STATED PROBLEM 1
Reproduce the forum exchange about Joe Bowers and the Hairbreadth Harry strip word for word.

TEXT SECTION
(begin)

The umbrella gag was reused by Stan Lee at least twice.
 
Hello, Allan----Going back to a 1979 interview I did with F.O.Alexander, he said that "Joe Bowers'" real name was Hugh Dini (Deeney?). -----Morale got so low at the Ledger Syndicate, that they let Bowers/Dini do the last Hairbreadth Harry Sunday! (8-13-39)-----Any info on Hugh D.?----Cole Johnson.
 
Hugh Dini was a famous escape artist and magician. They made a movie about him starring Tony Curtis -- surely you remember!!

:-}

Allan
 
You see, it's stuff like this that drive one to change your name to Joe Bowers.

(end)

INPUT
(begin)

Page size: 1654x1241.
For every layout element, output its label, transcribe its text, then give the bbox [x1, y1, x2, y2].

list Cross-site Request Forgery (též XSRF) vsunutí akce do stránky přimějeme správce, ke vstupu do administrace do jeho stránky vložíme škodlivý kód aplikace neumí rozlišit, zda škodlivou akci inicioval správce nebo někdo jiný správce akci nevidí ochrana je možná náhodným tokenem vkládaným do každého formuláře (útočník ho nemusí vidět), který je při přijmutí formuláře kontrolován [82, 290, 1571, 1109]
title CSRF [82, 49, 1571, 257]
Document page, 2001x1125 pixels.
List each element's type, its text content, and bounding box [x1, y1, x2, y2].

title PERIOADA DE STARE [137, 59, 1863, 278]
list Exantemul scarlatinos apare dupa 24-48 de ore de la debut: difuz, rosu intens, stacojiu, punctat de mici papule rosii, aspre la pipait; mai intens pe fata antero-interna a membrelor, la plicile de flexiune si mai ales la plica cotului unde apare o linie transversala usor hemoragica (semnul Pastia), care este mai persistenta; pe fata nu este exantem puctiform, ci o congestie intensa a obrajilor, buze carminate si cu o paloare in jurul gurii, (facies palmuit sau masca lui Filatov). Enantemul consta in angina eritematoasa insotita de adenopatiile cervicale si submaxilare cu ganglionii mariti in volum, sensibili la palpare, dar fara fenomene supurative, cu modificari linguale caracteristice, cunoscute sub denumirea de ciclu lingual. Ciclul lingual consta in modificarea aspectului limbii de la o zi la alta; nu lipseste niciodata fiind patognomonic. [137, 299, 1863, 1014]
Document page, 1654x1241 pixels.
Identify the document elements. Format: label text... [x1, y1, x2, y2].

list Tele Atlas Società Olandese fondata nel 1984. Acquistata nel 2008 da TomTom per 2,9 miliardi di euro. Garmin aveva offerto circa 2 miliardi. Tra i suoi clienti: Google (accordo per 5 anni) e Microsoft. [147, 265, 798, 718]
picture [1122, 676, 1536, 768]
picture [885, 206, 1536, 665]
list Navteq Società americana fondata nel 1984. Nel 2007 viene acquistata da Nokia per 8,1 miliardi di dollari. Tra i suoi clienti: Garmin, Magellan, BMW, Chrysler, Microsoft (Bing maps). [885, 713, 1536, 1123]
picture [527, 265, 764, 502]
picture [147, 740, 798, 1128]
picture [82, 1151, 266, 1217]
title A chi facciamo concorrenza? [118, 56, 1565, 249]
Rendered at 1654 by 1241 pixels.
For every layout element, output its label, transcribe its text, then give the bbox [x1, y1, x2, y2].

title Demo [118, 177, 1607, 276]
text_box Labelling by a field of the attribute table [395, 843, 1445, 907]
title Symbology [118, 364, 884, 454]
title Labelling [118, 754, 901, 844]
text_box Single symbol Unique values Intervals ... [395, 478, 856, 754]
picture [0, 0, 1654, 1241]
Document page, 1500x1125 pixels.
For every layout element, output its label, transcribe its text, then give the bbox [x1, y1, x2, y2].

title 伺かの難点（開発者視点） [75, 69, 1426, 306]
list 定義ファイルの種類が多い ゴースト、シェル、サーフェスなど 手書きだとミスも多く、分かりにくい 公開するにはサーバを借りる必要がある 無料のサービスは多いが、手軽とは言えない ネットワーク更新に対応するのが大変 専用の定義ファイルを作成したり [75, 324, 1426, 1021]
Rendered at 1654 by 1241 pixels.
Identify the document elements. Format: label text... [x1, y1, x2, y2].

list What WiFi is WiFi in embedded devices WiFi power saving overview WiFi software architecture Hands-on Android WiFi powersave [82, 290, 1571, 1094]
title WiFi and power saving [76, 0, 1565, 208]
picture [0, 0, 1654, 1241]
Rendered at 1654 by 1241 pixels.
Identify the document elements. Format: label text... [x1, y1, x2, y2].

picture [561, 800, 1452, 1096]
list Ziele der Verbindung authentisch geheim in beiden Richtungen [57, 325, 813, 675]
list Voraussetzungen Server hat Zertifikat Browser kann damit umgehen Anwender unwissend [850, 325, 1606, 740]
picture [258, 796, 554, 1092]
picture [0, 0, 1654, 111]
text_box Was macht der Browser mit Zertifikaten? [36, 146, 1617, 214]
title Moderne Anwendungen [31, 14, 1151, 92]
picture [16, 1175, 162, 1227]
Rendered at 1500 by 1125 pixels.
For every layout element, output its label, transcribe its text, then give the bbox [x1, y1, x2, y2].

(end)

STATED PROBLEM 2
Turn everything in the rows from the line containing "Document page, 2001x1125 pixels." down to the line containing "title PERIOADA DE STARE [137, 59, 1863, 278]" into a numbered list, leaving out blank lines.

FULL OUTPUT 1
The umbrella gag was reused by Stan Lee at least twice.
 
Hello, Allan----Going back to a 1979 interview I did with F.O.Alexander, he said that "Joe Bowers'" real name was Hugh Dini (Deeney?). -----Morale got so low at the Ledger Syndicate, that they let Bowers/Dini do the last Hairbreadth Harry Sunday! (8-13-39)-----Any info on Hugh D.?----Cole Johnson.
 
Hugh Dini was a famous escape artist and magician. They made a movie about him starring Tony Curtis -- surely you remember!!

:-}

Allan
 
You see, it's stuff like this that drive one to change your name to Joe Bowers.

FULL OUTPUT 2
1. Document page, 2001x1125 pixels.
2. List each element's type, its text content, and bounding box [x1, y1, x2, y2].
3. title PERIOADA DE STARE [137, 59, 1863, 278]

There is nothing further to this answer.